*** Data for review ***

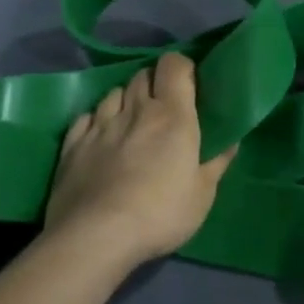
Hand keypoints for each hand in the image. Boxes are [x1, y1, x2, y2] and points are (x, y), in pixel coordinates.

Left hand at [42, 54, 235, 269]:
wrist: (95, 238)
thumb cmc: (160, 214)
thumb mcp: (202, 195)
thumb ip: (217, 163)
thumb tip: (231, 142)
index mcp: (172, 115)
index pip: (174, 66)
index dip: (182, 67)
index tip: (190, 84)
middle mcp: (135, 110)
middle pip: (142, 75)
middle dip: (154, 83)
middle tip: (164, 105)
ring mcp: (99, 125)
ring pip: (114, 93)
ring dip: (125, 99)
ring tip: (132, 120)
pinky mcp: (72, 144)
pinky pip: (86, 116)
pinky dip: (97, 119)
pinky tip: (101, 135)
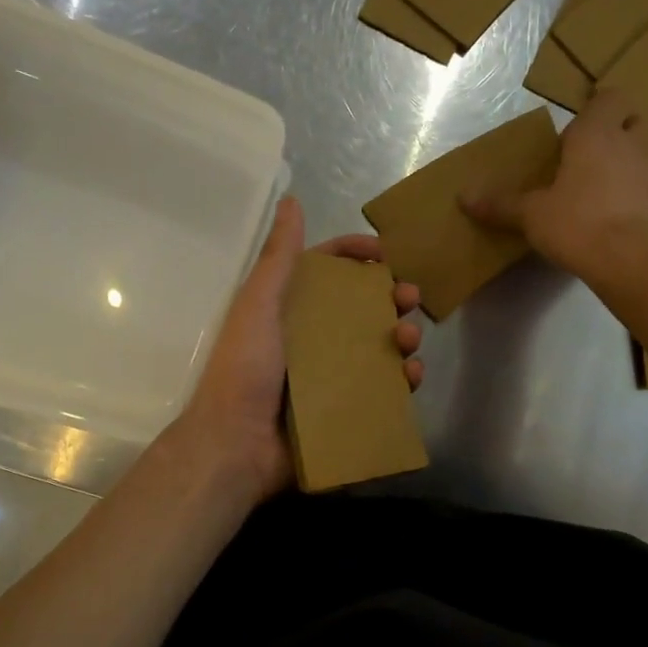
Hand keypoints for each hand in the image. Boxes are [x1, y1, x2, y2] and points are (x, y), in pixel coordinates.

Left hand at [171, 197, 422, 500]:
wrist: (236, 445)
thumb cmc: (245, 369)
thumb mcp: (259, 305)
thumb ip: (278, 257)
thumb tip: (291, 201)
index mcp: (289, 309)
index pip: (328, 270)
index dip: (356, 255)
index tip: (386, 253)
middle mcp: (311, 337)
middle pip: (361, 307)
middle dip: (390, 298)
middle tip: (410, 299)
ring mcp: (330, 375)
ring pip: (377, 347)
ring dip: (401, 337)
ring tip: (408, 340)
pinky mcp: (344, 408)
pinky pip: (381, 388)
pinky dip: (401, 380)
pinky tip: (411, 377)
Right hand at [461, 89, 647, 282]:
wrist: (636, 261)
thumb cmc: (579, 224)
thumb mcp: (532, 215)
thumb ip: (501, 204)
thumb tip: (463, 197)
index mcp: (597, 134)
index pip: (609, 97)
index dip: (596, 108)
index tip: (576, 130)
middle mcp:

*** End of Data for review ***
*** Data for review ***

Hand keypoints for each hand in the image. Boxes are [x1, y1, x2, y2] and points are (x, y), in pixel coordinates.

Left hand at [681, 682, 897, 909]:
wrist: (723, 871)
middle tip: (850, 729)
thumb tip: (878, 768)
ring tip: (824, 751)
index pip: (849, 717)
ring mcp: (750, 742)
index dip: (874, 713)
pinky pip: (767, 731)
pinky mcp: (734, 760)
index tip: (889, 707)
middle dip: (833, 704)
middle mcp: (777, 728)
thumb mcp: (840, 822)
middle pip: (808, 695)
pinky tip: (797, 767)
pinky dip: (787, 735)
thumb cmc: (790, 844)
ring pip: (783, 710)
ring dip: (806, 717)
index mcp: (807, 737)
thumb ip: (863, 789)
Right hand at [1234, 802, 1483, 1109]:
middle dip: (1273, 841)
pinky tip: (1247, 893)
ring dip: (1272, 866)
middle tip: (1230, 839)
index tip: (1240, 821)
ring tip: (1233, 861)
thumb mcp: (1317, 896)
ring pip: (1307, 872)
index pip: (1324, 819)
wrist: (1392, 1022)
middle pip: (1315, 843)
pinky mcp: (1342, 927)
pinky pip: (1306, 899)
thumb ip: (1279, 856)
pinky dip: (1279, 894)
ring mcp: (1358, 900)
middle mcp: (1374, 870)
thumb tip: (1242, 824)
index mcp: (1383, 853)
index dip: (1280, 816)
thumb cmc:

*** End of Data for review ***

Exercise
Only the lines above from the one with "thumb cmc: (160, 214)" through the one with "pinky pip: (86, 116)" should be duplicated, character for character.

Task answer
thumb cmc: (160, 214)
thumb mcp: (202, 195)
thumb ip: (217, 163)
thumb tip: (231, 142)
index mcp: (172, 115)
index pip: (174, 66)
index dip: (182, 67)
index tip: (190, 84)
middle mcp: (135, 110)
middle pip: (142, 75)
middle dip: (154, 83)
middle tip: (164, 105)
ring mcp: (99, 125)
ring pip: (114, 93)
ring dip: (125, 99)
ring tip: (132, 120)
pinky mcp: (72, 144)
pinky pip: (86, 116)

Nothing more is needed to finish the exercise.